▸ Activity: Repeat the data below with no changes.

▸ Exercise data:
------------------------------------------------

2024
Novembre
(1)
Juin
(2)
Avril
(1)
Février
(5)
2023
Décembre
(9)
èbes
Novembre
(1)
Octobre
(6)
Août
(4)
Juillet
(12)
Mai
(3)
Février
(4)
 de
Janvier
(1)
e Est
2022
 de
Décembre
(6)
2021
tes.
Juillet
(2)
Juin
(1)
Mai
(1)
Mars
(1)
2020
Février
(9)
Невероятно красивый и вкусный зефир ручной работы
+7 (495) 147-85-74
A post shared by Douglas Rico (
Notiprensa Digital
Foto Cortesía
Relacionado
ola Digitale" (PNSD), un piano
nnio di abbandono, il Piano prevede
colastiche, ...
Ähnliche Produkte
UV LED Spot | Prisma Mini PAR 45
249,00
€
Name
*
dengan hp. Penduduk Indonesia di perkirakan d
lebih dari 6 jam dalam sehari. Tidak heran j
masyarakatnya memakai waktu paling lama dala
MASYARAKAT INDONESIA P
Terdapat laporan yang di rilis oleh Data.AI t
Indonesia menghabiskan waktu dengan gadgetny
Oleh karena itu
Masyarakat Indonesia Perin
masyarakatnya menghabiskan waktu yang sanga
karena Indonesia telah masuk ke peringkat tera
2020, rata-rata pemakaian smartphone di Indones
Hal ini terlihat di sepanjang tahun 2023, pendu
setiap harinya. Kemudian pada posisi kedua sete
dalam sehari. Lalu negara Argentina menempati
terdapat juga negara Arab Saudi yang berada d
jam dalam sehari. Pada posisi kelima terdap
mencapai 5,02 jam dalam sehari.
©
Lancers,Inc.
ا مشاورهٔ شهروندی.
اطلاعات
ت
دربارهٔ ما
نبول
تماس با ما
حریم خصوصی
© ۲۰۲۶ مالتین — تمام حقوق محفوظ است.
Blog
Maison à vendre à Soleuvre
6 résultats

------------------------------------------------

▸ Solution to this problem:
2024
Novembre
(1)
Juin
(2)
Avril
(1)
Février
(5)
2023
Décembre
(9)
èbes
Novembre
(1)
Octobre
(6)
Août
(4)
Juillet
(12)
Mai
(3)
Février
(4)
 de
Janvier
(1)
e Est
2022
 de
Décembre
(6)
2021
tes.
Juillet
(2)
Juin
(1)
Mai
(1)
Mars
(1)
2020
Février
(9)
Невероятно красивый и вкусный зефир ручной работы
+7 (495) 147-85-74
A post shared by Douglas Rico (
Notiprensa Digital
Foto Cortesía
Relacionado
ola Digitale" (PNSD), un piano
nnio di abbandono, il Piano prevede
colastiche, ...
Ähnliche Produkte
UV LED Spot | Prisma Mini PAR 45
249,00
€
Name
*
dengan hp. Penduduk Indonesia di perkirakan d
lebih dari 6 jam dalam sehari. Tidak heran j
masyarakatnya memakai waktu paling lama dala
MASYARAKAT INDONESIA P
Terdapat laporan yang di rilis oleh Data.AI t
Indonesia menghabiskan waktu dengan gadgetny
Oleh karena itu
Masyarakat Indonesia Perin
masyarakatnya menghabiskan waktu yang sanga
karena Indonesia telah masuk ke peringkat tera
2020, rata-rata pemakaian smartphone di Indones
Hal ini terlihat di sepanjang tahun 2023, pendu
setiap harinya. Kemudian pada posisi kedua sete
dalam sehari. Lalu negara Argentina menempati
terdapat juga negara Arab Saudi yang berada d
jam dalam sehari. Pada posisi kelima terdap
mencapai 5,02 jam dalam sehari.
©
Lancers,Inc.
ا مشاورهٔ شهروندی.
اطلاعات
ت
دربارهٔ ما
نبول
تماس با ما
حریم خصوصی
© ۲۰۲۶ مالتین — تمام حقوق محفوظ است.
Blog
Maison à vendre à Soleuvre
6 résultats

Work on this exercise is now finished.